We can begin by strategically identifying 6 to 10 major MTFs in the continental U.S. and 4 to 6 others in key locations around the globe. We should then reduce or eliminate purchased civilian care for beneficiaries except for locations not in reasonable proximity to a core MTF. This change will fill the core MTFs with beneficiary patients, which will enhance training for military providers and help maintain MTF capabilities for future conflicts.
3. Reduce redundancy between MTFs and VA hospitals
The third priority is to reduce the redundancy between the Veteran’s Administration (VA) health system and the DoD MHS. In locations where both federal departments operate a hospital, the VA hospital can be combined with the military MTF or eliminated. This will reduce redundancy and costs while still abiding by our promise to care for retirees and veterans who have served valiantly. It will also provide more complex patients to help maintain the skills and the capabilities of the core MTFs.
4. Invest in the military medicine training pipeline
Concurrently, we need to invest in the education and training of medical personnel for the unique military medical mission. USU should be leveraged as the centerpiece of this system, since it has a proven record of educating military medical students who often serve out a 20-year career and who also tend to fill many of the military’s command surgeon positions. The core MTFs can provide essential training during a time when the country is suffering from a shortage of physicians and nurses.
As we all know, it takes years to educate and train military medical personnel, so building this pipeline is not something we can decide at the last minute when a conflict develops. Acting on this now is the only way to ensure we have a continuously flowing pipeline of medical personnel ready for the next conflict.

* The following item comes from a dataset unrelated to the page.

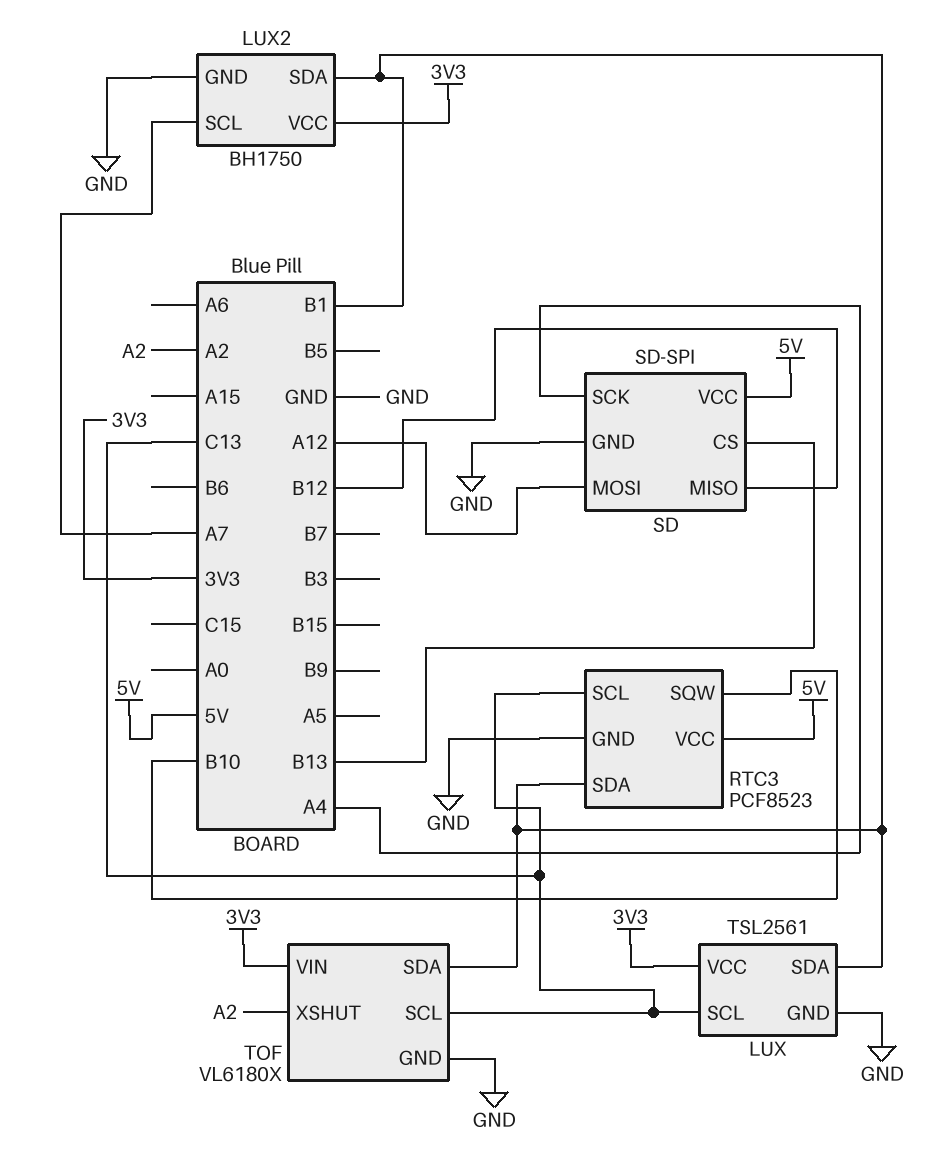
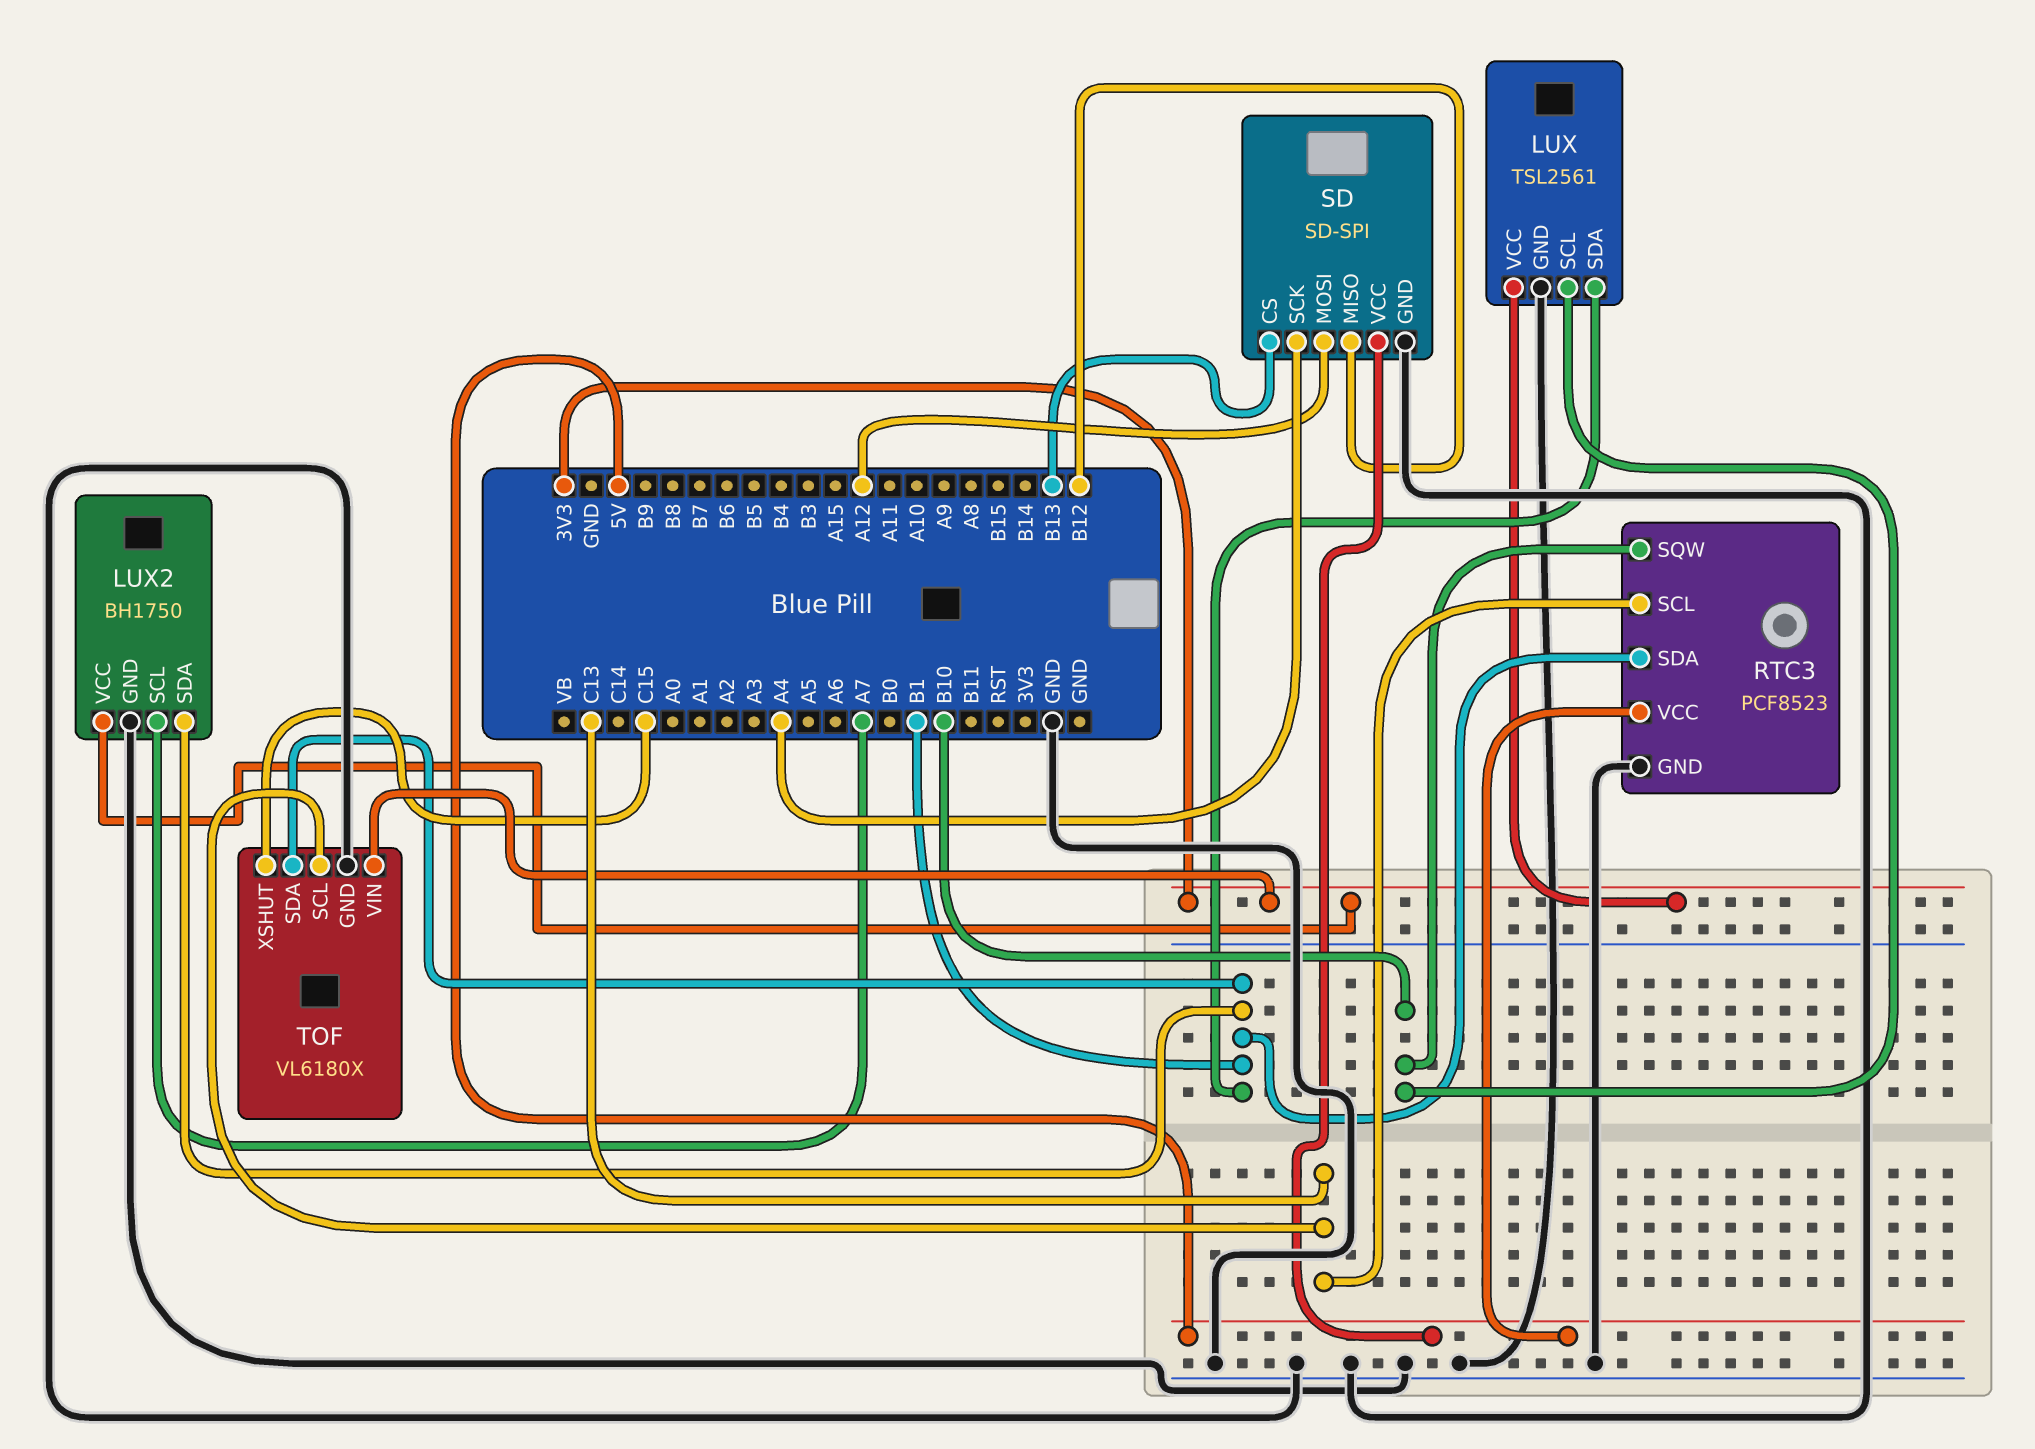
LUX pin SCL: C13 -> B10
TOF pin XSHUT: A2 -> C15

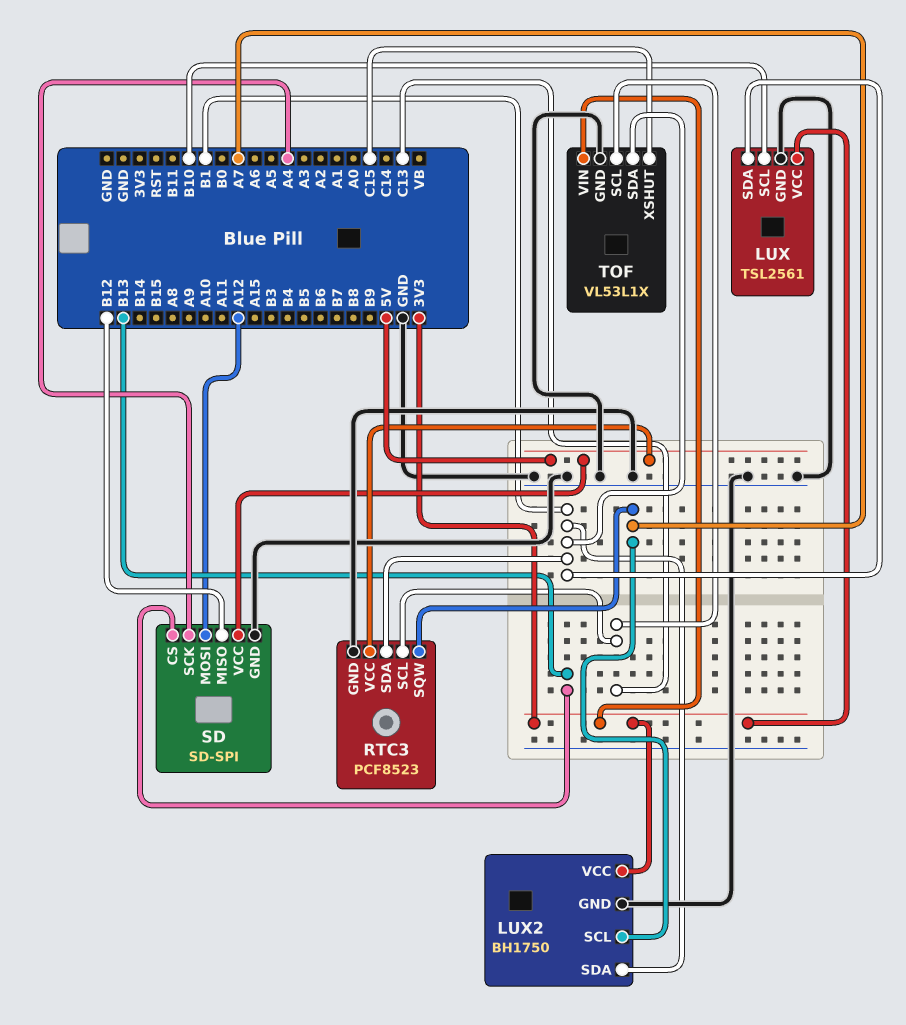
RTC3 pin SQW: B10 -> A7
TOF: VL6180X -> VL53L1X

5. Embrace military-civilian partnerships
Lastly, DoD and civilian healthcare leaders should embrace military-civilian partnerships as a national responsibility and priority. A handful of civilian trauma centers should maintain military hospital staff and beds within their walls. This arrangement will provide personnel and resources to care for injured and ill civilians during normal times, and it can also provide rapid capacity for responding in times of disaster.
The “Mission Zero Act” already describes this arrangement, but the legislation needs to be fully funded and probably further enhanced. We should have 6 to 10 large civilian medical centers committed to hosting active duty and reserve military personnel as their usual place of work for casualty receiving bed capacity and military medical personnel skills maintenance.
Big change needed
Those of us who have served a medical career in the U.S. military implicitly understand what needs to be done to correct the course of the MHS.
Attempts at making incremental changes to the MHS have failed for decades. That’s the status quo. Without big change — and now seems to be the right time for suggesting big change — the MHS will not be ready for future conflicts.
If the new administration decides to address waste reduction in the DoD, it needs to start by assembling a team of military medical subject matter experts who have not been part of maintaining the status quo.
The MHS must remain intact to prevent loss of life and provide rehabilitation and recovery for those injured protecting our freedom, but refocusing the system on its core military mission is critical to ensuring that we are ready for future conflicts
Kyle N. Remick, MD FACS, Colonel, U.S. Army (Ret.) is chief of the Division of Trauma and Acute Care Surgery at Meritus Medical Center, a Level III trauma center in Hagerstown, Maryland. He is also Adjunct Professor of Surgery at the Uniformed Services University School of Medicine in Bethesda, Maryland.